*Stated exercise 1*
Transcribe the records below word for word, starting with the line containing "collection date: 1893-12" and continuing through the final line of the records.
### Page extract ###
HOUSTON, Feb. 19 /PRNewswire-FirstCall/ -- Service Corporation International (NYSE: SCI) announced today an increase of $164 million in its previously authorized share repurchase program, that, together with previously available amounts provide for a total authorization of $200 million for future share repurchases. Since late 2004, SCI has purchased approximately 51.1 million shares at an average price of $7.11 per share. SCI has made and intends to make share repurchases from time to time in the open market or through privately negotiated transactions, subject to market conditions and existing debt covenants.

SCI also provided its fiscal year 2007 outlook today for anticipated financial results from continuing operations. Commenting on the outlook for the coming year, Tom Ryan, President and CEO, said, "We expect 2007 to be a year of substantial growth for SCI. The Alderwoods acquisition will have a considerable impact on our operations in 2007. In addition to including Alderwoods' businesses in our results, we expect to achieve significant cost- savings and other synergies as a result of the acquisition. In 2007, we also expect to see considerable benefit from the implementation of standardized operating metrics and continued favorable results from our strategic pricing initiative."

    2007 Financial Outlook

    In millions,
    Except earnings per share and
    gross margin percentage

    Funeral revenues                        $1,500 to $1,600
    Funeral gross margin percentage             20% to 24%
    Cemetery revenues                          $700 to $740
    Cemetery gross margin percentage            14% to 17%
    Diluted earnings per share from continuing
     operations excluding special items (A)    $.46 to $.52
    Cash flows from operations before
     certain items (B)                         $400 to $450


    (A) Diluted earnings per share from continuing operations excluding
        special items is a non-GAAP financial measure.  We normally reconcile
        this financial measure to diluted earnings per share from continuing
        operations; however, diluted earnings per share from continuing
        operations calculated in accordance with GAAP is not currently
        accessible on a forward-looking basis.  For a summary of information
        that is unavailable, see the discussion under "Assumptions" below.
### Given entries ###
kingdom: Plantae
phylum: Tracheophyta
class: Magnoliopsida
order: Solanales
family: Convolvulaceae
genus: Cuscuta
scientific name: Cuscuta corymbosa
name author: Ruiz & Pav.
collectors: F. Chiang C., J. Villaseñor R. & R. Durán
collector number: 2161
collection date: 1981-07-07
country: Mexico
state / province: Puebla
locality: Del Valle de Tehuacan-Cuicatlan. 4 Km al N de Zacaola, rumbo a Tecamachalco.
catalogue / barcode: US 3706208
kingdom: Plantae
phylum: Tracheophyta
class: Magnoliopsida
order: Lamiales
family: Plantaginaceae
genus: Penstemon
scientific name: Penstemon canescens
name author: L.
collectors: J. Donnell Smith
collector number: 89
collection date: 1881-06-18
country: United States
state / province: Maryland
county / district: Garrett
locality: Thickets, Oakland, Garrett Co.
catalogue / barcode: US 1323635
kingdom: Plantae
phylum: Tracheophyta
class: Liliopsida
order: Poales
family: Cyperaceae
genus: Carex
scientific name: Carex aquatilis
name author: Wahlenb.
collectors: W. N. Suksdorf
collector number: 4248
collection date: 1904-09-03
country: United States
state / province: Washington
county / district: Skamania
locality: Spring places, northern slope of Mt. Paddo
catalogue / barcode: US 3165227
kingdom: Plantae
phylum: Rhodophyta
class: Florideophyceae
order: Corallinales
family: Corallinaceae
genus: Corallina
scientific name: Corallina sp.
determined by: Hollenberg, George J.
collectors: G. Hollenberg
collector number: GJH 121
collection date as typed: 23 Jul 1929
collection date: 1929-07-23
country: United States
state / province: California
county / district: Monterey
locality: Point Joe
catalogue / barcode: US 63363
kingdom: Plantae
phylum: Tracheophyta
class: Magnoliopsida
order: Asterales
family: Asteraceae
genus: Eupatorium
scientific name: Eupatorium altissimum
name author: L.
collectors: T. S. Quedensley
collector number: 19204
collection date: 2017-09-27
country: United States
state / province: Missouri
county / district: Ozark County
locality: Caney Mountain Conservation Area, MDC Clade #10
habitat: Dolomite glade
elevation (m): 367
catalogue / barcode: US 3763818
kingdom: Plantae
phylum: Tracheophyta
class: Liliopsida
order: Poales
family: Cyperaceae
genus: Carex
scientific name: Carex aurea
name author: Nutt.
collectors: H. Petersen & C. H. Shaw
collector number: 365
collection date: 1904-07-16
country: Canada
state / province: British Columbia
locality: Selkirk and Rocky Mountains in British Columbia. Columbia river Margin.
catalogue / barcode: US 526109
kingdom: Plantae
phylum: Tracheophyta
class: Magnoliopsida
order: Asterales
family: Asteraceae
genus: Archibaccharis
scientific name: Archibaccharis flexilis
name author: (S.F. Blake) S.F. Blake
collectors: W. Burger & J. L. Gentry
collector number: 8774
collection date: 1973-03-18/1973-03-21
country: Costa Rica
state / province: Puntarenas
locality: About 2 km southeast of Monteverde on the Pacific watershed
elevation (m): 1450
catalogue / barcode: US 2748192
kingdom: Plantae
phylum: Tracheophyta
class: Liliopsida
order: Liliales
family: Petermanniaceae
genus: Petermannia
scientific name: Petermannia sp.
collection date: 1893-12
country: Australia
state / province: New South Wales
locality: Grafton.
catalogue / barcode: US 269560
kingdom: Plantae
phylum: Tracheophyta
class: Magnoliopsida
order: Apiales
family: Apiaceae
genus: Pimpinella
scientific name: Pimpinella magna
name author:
###
*Stated exercise 2*
For each statement below, say yes or no according to the SCI announcement above, and quote the words of the announcement that decide it.
(a) SCI has purchased about 51.1 million shares since late 2004.
(b) The increase to the share repurchase program is $200 million.
(c) Tom Ryan is SCI's President and CEO.

*Full solution 1*
collection date: 1893-12
country: Australia
state / province: New South Wales
locality: Grafton.
catalogue / barcode: US 269560
kingdom: Plantae
phylum: Tracheophyta
class: Magnoliopsida
order: Apiales
family: Apiaceae
genus: Pimpinella
scientific name: Pimpinella magna
name author:

*Full solution 2*
(a) Yes: "Since late 2004, SCI has purchased approximately 51.1 million shares"
(b) No: "an increase of $164 million in its previously authorized share repurchase program"
(c) Yes: "Tom Ryan, President and CEO"